_EXCERPT TO READ:_
-- start --
[PATCH] drm/amdgpu: Show retry fault message if process xnack on
Philip Yang
Philip.Yang at amd.com
Tue May 7 19:45:05 UTC 2024
If vm_context_cntl set xnack on, then GPU vm fault has retry_fault bit
set, but the driver select xnack on or off path depending on per process
xnack setting which is also used to set qpd mem_config xnack on or off
if KFD_SUPPORT_XNACK_PER_PROCESS.
If process is xnack on, then GPU page fault show retry page fault
message, otherwise show no-retry page fault message, to avoid misleading
when debugging application page fault issue.
The process lookup from pasid is done inside retry fault handler
svm_range_restore_pages, add xnack_on parameter to pass process xnack
setting back to amdgpu_vm_handle_fault and then to gmc interrupt handler
to show vm fault message.
Signed-off-by: Philip Yang <Philip.Yang at amd.com>
---
drivers/gpu/drm/amd/amdgpu/amdgpu_vm.c | 5 +++--
drivers/gpu/drm/amd/amdgpu/amdgpu_vm.h | 2 +-
drivers/gpu/drm/amd/amdgpu/gmc_v10_0.c | 2 +-
drivers/gpu/drm/amd/amdgpu/gmc_v9_0.c | 7 ++++---
drivers/gpu/drm/amd/amdkfd/kfd_svm.c | 4 +++-
drivers/gpu/drm/amd/amdkfd/kfd_svm.h | 2 +-
6 files changed, 13 insertions(+), 9 deletions(-)
diff --git a/drivers/gpu/drm/amd/amdgpu/amdgpu_vm.c b/drivers/gpu/drm/amd/amdgpu/amdgpu_vm.c
index 64ddc87f7fb6..58f7ab193027 100644
--- a/drivers/gpu/drm/amd/amdgpu/amdgpu_vm.c
+++ b/drivers/gpu/drm/amd/amdgpu/amdgpu_vm.c
@@ -2757,13 +2757,14 @@ int amdgpu_vm_ioctl(struct drm_device *dev, void *data, struct drm_file *filp)
* GFX 9.4.3.
* @addr: Address of the fault
* @write_fault: true is write fault, false is read fault
+ * @xnack_on: return value, true if the process sets xnack on
*
* Try to gracefully handle a VM fault. Return true if the fault was handled and
* shouldn't be reported any more.
*/
bool amdgpu_vm_handle_fault(struct amdgpu_device *adev, u32 pasid,
u32 vmid, u32 node_id, uint64_t addr,
- bool write_fault)
+ bool write_fault, bool *xnack_on)
-- end --
_WRITTEN TASK A:_
Answer these questions about the amdgpu patch:
(i) What message does a GPU page fault show when the process is not xnack on?
(ii) Inside which retry fault handler is the process lookup from pasid done?
(iii) How many files does the patch change?

Stored data entries
-- start --
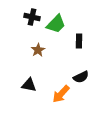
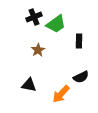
black cross: moved 2 px right; rotated 35 degrees counterclockwise
green trapezoid: rotated 10 degrees clockwise
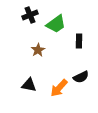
black cross: moved 4 px left, 2 px up
orange arrow: moved 2 px left, 6 px up
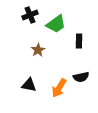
black semicircle: rotated 14 degrees clockwise
orange arrow: rotated 12 degrees counterclockwise
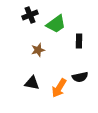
brown star: rotated 16 degrees clockwise
black semicircle: moved 1 px left
black triangle: moved 3 px right, 2 px up
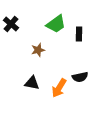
black cross: moved 19 px left, 9 px down; rotated 28 degrees counterclockwise
black rectangle: moved 7 px up
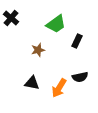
black cross: moved 6 px up
black rectangle: moved 2 px left, 7 px down; rotated 24 degrees clockwise
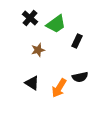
black cross: moved 19 px right
black triangle: rotated 21 degrees clockwise
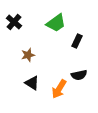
black cross: moved 16 px left, 4 px down
green trapezoid: moved 1 px up
brown star: moved 10 px left, 5 px down
black semicircle: moved 1 px left, 2 px up
orange arrow: moved 1 px down
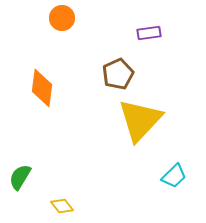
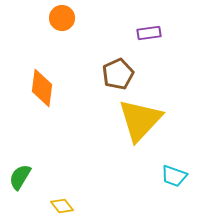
cyan trapezoid: rotated 64 degrees clockwise
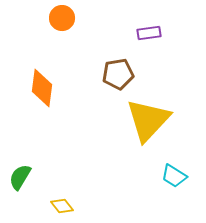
brown pentagon: rotated 16 degrees clockwise
yellow triangle: moved 8 px right
cyan trapezoid: rotated 12 degrees clockwise
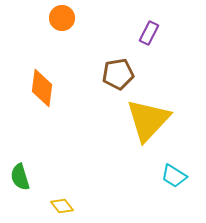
purple rectangle: rotated 55 degrees counterclockwise
green semicircle: rotated 48 degrees counterclockwise
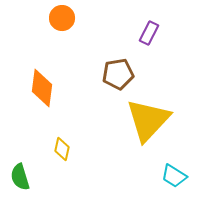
yellow diamond: moved 57 px up; rotated 50 degrees clockwise
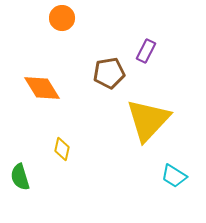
purple rectangle: moved 3 px left, 18 px down
brown pentagon: moved 9 px left, 1 px up
orange diamond: rotated 39 degrees counterclockwise
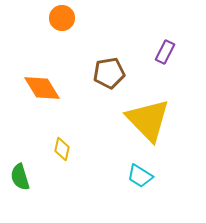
purple rectangle: moved 19 px right, 1 px down
yellow triangle: rotated 27 degrees counterclockwise
cyan trapezoid: moved 34 px left
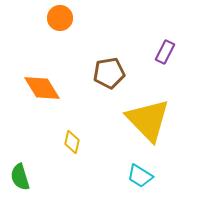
orange circle: moved 2 px left
yellow diamond: moved 10 px right, 7 px up
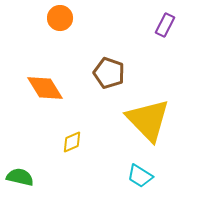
purple rectangle: moved 27 px up
brown pentagon: rotated 28 degrees clockwise
orange diamond: moved 3 px right
yellow diamond: rotated 55 degrees clockwise
green semicircle: rotated 120 degrees clockwise
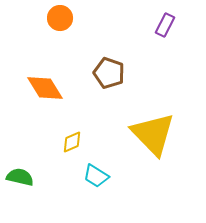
yellow triangle: moved 5 px right, 14 px down
cyan trapezoid: moved 44 px left
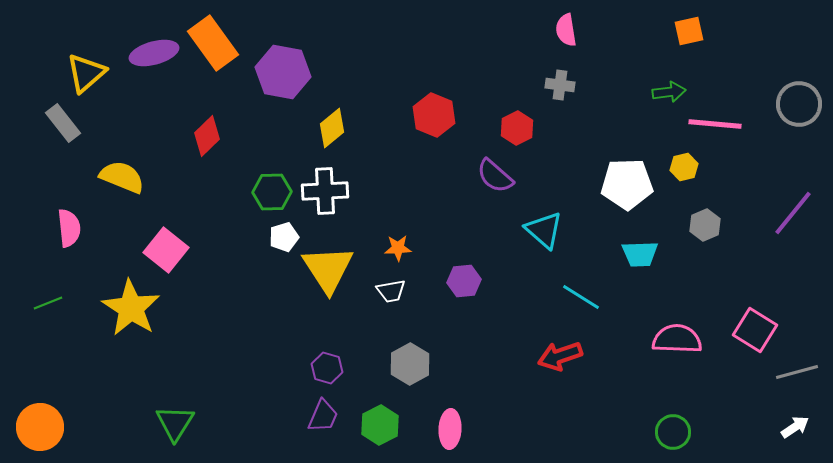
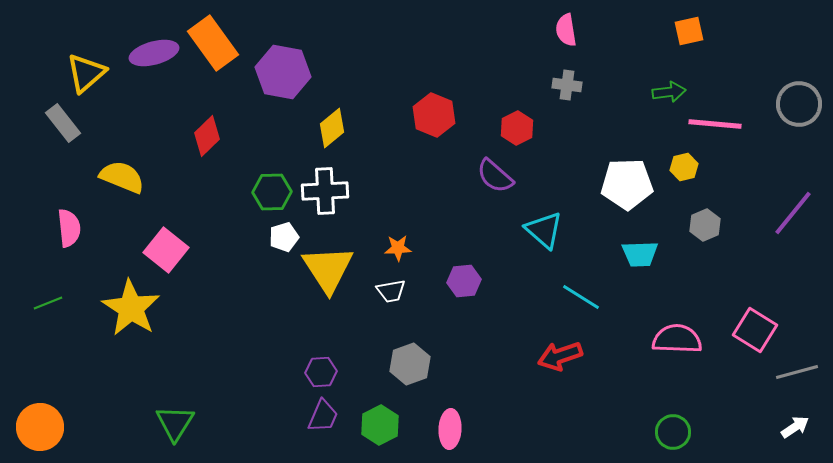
gray cross at (560, 85): moved 7 px right
gray hexagon at (410, 364): rotated 9 degrees clockwise
purple hexagon at (327, 368): moved 6 px left, 4 px down; rotated 20 degrees counterclockwise
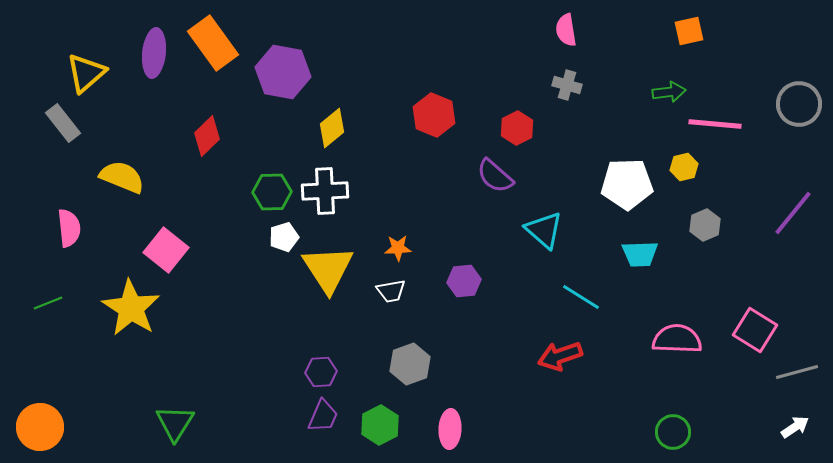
purple ellipse at (154, 53): rotated 69 degrees counterclockwise
gray cross at (567, 85): rotated 8 degrees clockwise
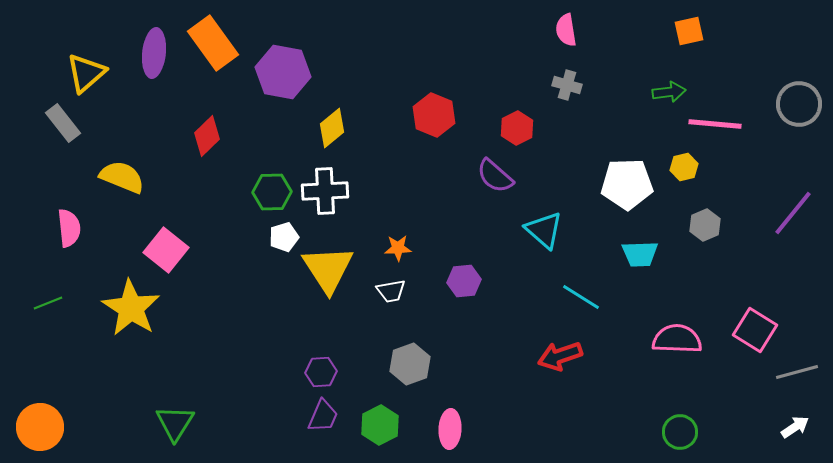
green circle at (673, 432): moved 7 px right
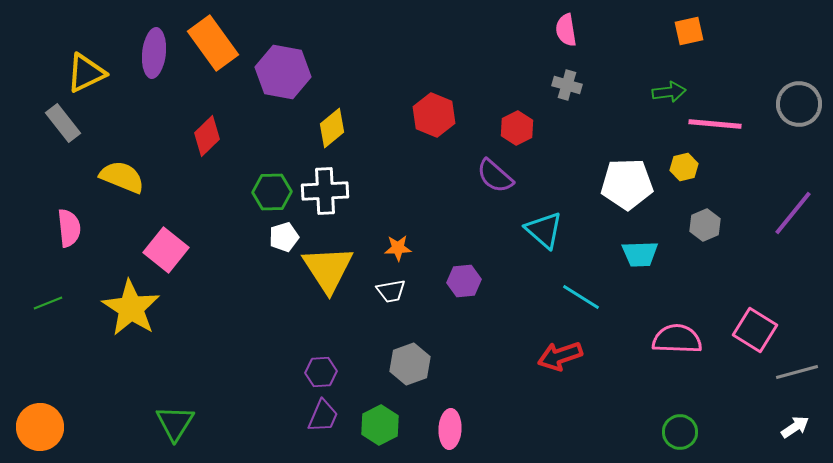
yellow triangle at (86, 73): rotated 15 degrees clockwise
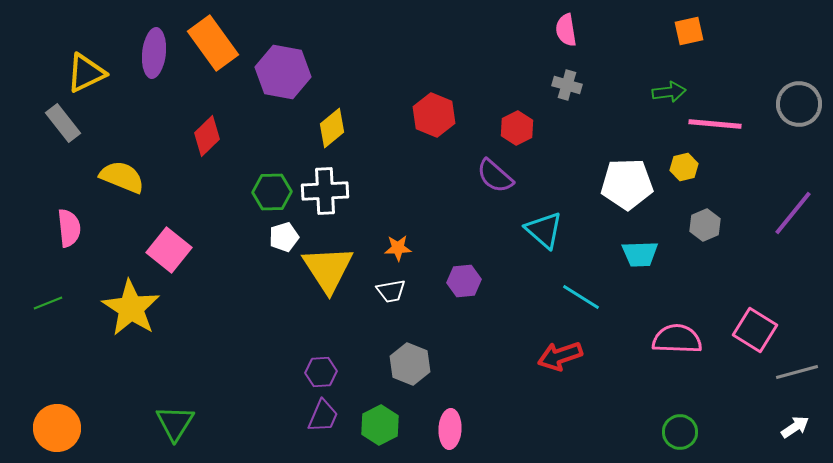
pink square at (166, 250): moved 3 px right
gray hexagon at (410, 364): rotated 18 degrees counterclockwise
orange circle at (40, 427): moved 17 px right, 1 px down
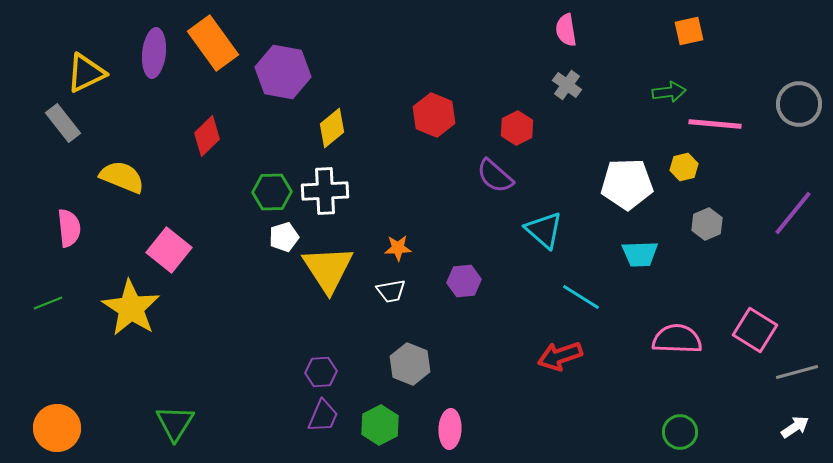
gray cross at (567, 85): rotated 20 degrees clockwise
gray hexagon at (705, 225): moved 2 px right, 1 px up
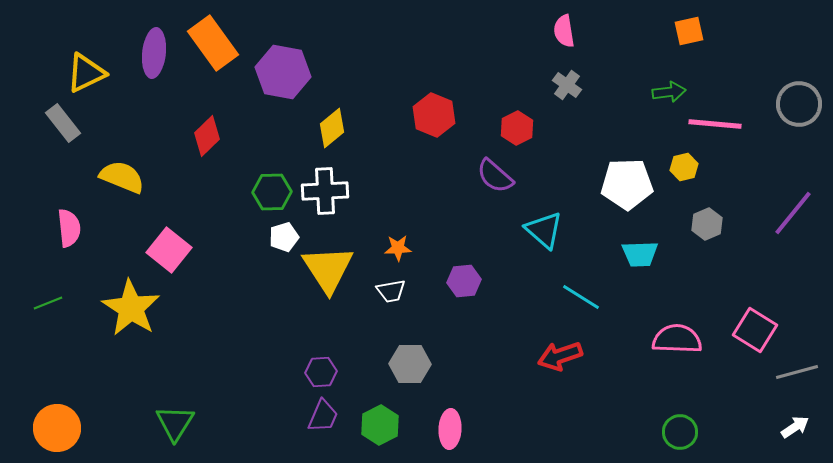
pink semicircle at (566, 30): moved 2 px left, 1 px down
gray hexagon at (410, 364): rotated 21 degrees counterclockwise
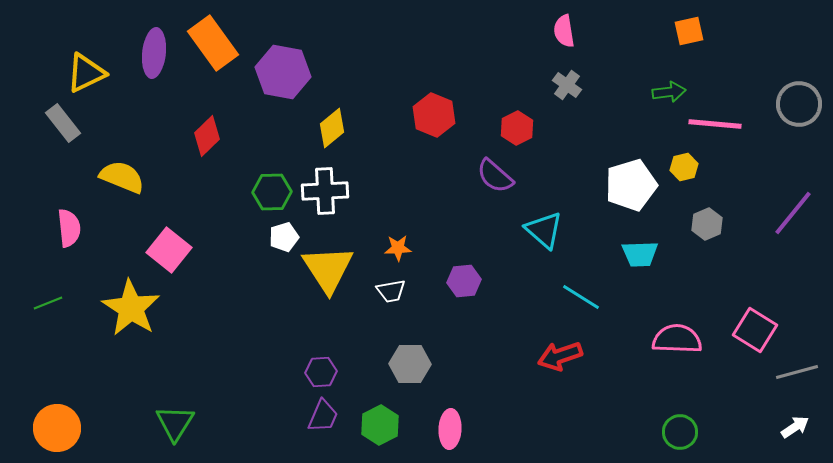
white pentagon at (627, 184): moved 4 px right, 1 px down; rotated 15 degrees counterclockwise
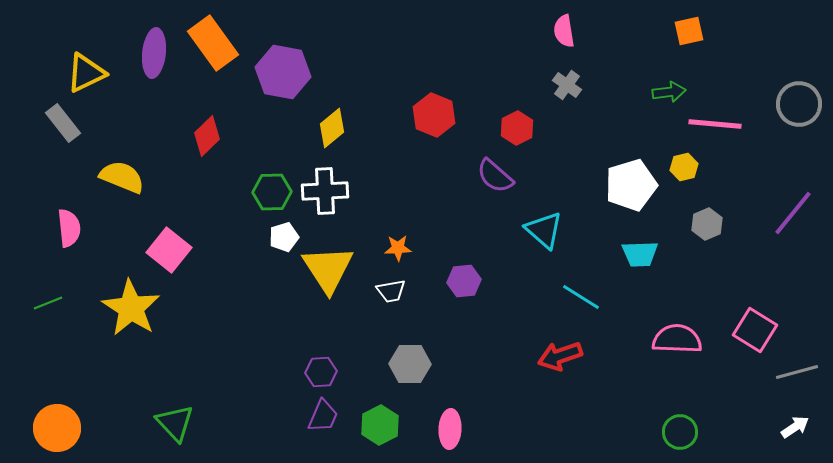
green triangle at (175, 423): rotated 15 degrees counterclockwise
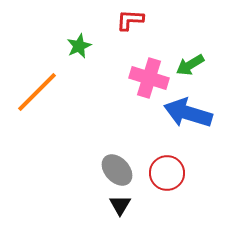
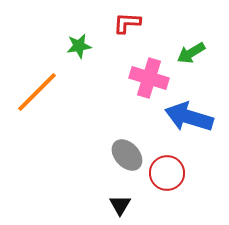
red L-shape: moved 3 px left, 3 px down
green star: rotated 15 degrees clockwise
green arrow: moved 1 px right, 12 px up
blue arrow: moved 1 px right, 4 px down
gray ellipse: moved 10 px right, 15 px up
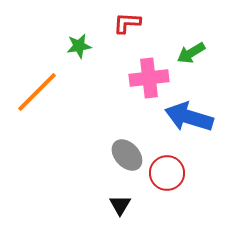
pink cross: rotated 24 degrees counterclockwise
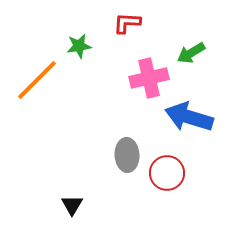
pink cross: rotated 6 degrees counterclockwise
orange line: moved 12 px up
gray ellipse: rotated 40 degrees clockwise
black triangle: moved 48 px left
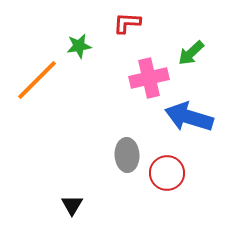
green arrow: rotated 12 degrees counterclockwise
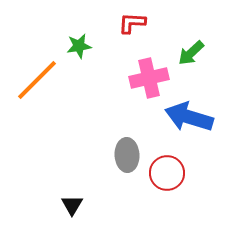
red L-shape: moved 5 px right
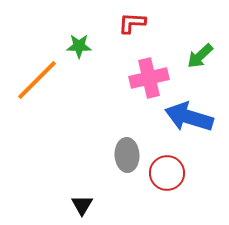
green star: rotated 10 degrees clockwise
green arrow: moved 9 px right, 3 px down
black triangle: moved 10 px right
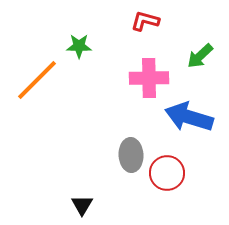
red L-shape: moved 13 px right, 2 px up; rotated 12 degrees clockwise
pink cross: rotated 12 degrees clockwise
gray ellipse: moved 4 px right
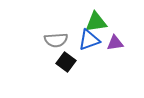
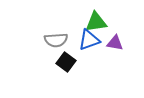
purple triangle: rotated 18 degrees clockwise
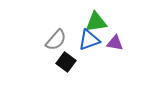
gray semicircle: rotated 45 degrees counterclockwise
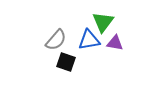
green triangle: moved 7 px right; rotated 45 degrees counterclockwise
blue triangle: rotated 10 degrees clockwise
black square: rotated 18 degrees counterclockwise
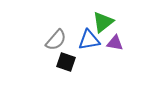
green triangle: rotated 15 degrees clockwise
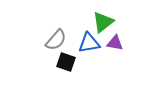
blue triangle: moved 3 px down
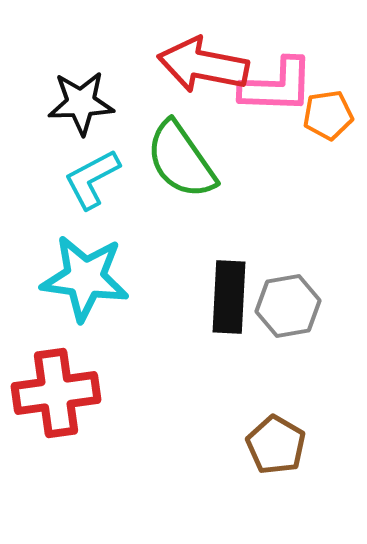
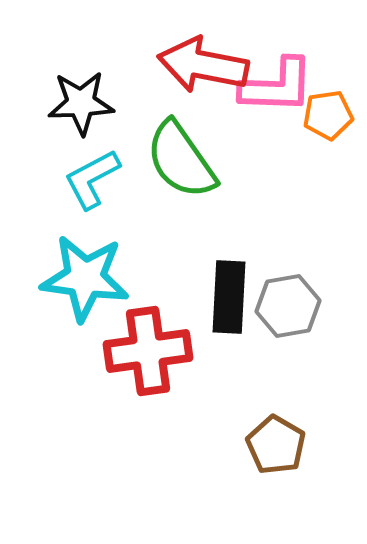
red cross: moved 92 px right, 42 px up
-- end --
_WRITTEN TASK B:_ Repeat the records from the line that has "black semicircle: rotated" through the line that has "black rectangle: moved 7 px up", omitting the picture lines.

_FULL RESPONSE A:_
(i) The no-retry page fault message.
(ii) svm_range_restore_pages.
(iii) 6.

_FULL RESPONSE B:_
black semicircle: rotated 14 degrees clockwise
orange arrow: rotated 12 degrees counterclockwise
brown star: rotated 16 degrees clockwise
black semicircle: moved 1 px left
black triangle: moved 3 px right, 2 px up
black cross: moved 19 px left, 9 px down; rotated 28 degrees counterclockwise
black rectangle: moved 7 px up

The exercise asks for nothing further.